## [Aim]
Extend the reply about OpenTSDB and HBase troubleshooting below, picking up right after its last line. The listing that comes after it is not part of this text.

Begin Extracted text

I'm not sure what message you're referring to when you're saying "it
could not retrieve logs". Was this an HBase message?

The messages that say "WTF" are surely from asynchbase or OpenTSDB.
They indicate something really unexpected happened, and most of them
should be treated as bugs. If you can provide more details
surrounding each WTF message, that would be helpful.

> I attached jconsole to TSD but didn't see anything with GC. Could it be the
> metadata locks?

No, I can't really see how any sort of lock could cause TSD to end up
in a state where a single thread is spinning. If it wasn't GC, then
what was it? Have you captured a few stack traces (with jstack -l)
while the problem was occurring? It could help us understand what's
going on there.

> Are there recommendations on pre-splitting? I asked around with our HBase
> devs, and they also recommended pre-splitting, but I wasn't sure what split
> boundaries to use.

End Extracted text
Begin Provided material

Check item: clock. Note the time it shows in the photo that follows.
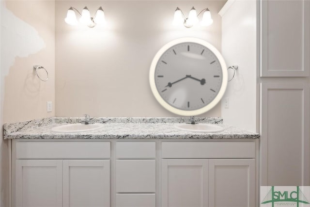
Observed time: 3:41
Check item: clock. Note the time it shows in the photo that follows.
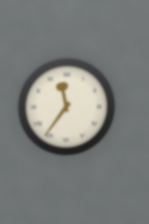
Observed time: 11:36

End Provided material

## [Response]
Assuming you keep the UIDs on 3 bytes, then you want to pre-split
based on that. You just create a bunch of regions with start/stop
keys that are 3 bytes, for reasonable ranges. For example you could
set your region boundaries to [ "\x00\x00\x00", "\x00\x00\x7F",
"\x00\x01\x00", "\x00\x01\x7F", "\x00\x02\x00", "\x00\x02\x7F", … ]
and this would put about 128 metrics per region.

> I got a combination of messages indicating it could not lock, and another
> that started out with "WTF?". Here are some stack traces that I grabbed
> from our logs:
>
> 2013-05-03 18:47:28,803 ERROR [New I/O worker #35] ConnectionManager:
> Unexpected exception from downstream for [id: 0x5278781f, ...
> java.io.IOException: Broken pipe
> at sun.nio.ch.FileDispatcher.write0(Native Method) ~[na:1.6.0_24]
> ...
> at net.opentsdb.tsd.PutDataPointRpc.execute(PutDataPointRpc.java:74)
> ~[tsdb-2.0.0.jar:c4434d8]
> at net.opentsdb.tsd.RpcHandler.handleTelnetRpc(RpcHandler.java:162)
> ~[tsdb-2.0.0.jar:c4434d8]
> at net.opentsdb.tsd.RpcHandler.messageReceived(RpcHandler.java:132)
> ~[tsdb-2.0.0.jar:c4434d8]
> ...

You elided some important parts of the stack trace, but this seems to
indicate that TSD was trying to write an error message back to the
client, and that the client had already disconnected the socket.

> 2013-05-03 19:17:11,028 ERROR [New I/O worker #52] RegionClient: Unexpected
> exception from downstream on [id: 0xf7a3e24d, ...
> java.io.IOException: Connection reset by peer
> at sun.nio.ch.FileDispatcher.write0(Native Method) ~[na:1.6.0_24]
> at sun.nio.ch.SocketDispatcher.write(SocketDispatcher.java:29)
> ~[na:1.6.0_24]
> ...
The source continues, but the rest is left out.